Data records:

════════════════════

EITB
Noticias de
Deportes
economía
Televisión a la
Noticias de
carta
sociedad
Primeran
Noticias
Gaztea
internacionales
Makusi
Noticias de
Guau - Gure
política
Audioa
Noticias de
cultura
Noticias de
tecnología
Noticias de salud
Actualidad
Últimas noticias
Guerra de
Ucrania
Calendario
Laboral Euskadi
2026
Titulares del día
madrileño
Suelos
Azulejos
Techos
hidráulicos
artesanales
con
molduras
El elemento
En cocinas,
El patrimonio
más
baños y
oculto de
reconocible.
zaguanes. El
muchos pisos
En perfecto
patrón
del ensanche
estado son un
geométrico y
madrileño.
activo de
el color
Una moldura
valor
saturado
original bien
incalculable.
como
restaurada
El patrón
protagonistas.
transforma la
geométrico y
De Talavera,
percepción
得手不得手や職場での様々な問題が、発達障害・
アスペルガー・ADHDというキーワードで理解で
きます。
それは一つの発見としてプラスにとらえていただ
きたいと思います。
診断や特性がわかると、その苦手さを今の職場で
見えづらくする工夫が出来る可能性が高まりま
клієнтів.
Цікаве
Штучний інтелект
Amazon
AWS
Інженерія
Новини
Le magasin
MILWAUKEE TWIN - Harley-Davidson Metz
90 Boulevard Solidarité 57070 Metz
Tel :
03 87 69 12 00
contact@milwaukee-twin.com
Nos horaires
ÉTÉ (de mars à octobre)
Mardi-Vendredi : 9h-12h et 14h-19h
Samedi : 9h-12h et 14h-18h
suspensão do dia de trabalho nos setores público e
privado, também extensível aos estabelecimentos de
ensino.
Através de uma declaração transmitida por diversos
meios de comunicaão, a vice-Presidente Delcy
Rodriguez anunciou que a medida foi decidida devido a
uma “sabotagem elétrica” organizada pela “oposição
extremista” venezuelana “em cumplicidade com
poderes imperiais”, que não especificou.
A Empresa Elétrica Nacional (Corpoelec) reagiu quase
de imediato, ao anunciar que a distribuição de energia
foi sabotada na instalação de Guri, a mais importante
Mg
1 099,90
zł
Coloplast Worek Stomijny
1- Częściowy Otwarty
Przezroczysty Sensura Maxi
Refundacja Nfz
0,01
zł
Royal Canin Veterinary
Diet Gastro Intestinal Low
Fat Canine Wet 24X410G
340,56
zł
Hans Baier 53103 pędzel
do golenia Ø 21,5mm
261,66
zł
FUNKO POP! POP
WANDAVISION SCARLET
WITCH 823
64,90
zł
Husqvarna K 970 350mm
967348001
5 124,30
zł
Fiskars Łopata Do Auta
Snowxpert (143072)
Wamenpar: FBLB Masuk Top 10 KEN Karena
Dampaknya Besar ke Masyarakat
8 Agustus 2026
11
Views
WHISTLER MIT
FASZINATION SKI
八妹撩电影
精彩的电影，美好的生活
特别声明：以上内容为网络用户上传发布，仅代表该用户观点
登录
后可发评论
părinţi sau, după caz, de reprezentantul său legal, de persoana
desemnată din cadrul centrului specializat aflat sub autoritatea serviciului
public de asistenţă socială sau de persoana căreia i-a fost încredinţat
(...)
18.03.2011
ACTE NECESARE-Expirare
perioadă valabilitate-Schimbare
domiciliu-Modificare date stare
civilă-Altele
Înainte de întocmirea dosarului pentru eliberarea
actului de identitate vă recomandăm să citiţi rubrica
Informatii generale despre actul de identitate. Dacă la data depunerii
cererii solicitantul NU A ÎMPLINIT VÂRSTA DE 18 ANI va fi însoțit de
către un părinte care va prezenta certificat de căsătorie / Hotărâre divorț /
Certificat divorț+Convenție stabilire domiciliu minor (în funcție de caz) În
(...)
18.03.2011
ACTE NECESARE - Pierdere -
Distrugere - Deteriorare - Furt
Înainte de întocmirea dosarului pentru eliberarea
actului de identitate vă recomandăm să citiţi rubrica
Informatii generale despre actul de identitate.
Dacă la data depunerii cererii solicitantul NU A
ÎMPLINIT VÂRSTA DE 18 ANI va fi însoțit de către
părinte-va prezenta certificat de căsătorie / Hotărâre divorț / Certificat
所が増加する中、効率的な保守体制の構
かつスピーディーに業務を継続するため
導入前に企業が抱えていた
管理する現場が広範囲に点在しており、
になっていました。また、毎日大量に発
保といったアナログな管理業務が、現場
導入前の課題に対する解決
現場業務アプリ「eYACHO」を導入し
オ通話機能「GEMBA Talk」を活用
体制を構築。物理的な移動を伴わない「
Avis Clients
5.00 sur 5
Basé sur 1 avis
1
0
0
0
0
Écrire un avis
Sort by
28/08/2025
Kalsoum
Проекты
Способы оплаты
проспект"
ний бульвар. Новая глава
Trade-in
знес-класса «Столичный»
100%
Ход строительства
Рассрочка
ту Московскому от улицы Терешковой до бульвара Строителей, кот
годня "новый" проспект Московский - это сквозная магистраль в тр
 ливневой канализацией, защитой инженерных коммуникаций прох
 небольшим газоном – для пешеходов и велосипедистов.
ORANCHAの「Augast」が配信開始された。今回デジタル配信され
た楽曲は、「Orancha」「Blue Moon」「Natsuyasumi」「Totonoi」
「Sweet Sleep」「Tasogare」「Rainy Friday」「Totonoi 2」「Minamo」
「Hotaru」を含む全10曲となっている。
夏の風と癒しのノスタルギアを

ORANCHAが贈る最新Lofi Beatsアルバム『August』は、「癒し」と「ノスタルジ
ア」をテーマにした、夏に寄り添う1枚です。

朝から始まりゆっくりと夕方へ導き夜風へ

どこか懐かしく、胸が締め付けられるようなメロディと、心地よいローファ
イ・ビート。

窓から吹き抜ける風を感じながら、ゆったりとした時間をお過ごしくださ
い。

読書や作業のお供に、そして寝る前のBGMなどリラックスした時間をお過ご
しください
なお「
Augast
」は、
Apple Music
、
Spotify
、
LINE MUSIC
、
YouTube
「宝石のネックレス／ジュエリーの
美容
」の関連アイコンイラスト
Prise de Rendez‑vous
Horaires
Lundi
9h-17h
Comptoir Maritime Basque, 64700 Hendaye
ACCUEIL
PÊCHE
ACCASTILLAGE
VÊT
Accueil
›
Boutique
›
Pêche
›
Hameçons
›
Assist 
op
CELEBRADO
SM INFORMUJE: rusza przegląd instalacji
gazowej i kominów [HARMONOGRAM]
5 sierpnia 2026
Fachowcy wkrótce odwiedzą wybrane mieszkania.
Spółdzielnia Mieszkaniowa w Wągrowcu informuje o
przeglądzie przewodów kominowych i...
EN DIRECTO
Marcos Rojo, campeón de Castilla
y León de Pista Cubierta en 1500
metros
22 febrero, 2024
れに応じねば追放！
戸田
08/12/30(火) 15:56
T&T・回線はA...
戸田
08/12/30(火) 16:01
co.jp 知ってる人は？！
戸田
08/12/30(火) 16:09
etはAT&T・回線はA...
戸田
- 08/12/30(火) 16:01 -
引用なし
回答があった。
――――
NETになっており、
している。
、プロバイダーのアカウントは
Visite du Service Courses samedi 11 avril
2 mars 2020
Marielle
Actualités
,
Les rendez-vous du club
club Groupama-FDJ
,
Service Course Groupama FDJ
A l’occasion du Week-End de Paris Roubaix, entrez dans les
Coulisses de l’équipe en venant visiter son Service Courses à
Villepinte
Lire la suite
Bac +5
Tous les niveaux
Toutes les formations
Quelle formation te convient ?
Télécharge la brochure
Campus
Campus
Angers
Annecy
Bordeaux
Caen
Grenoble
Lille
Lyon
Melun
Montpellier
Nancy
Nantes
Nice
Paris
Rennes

════════════════════

Assignment:
Across the entries, how many lines include the string "VÂRSTA"? The answer should be only a number.

Your response:
2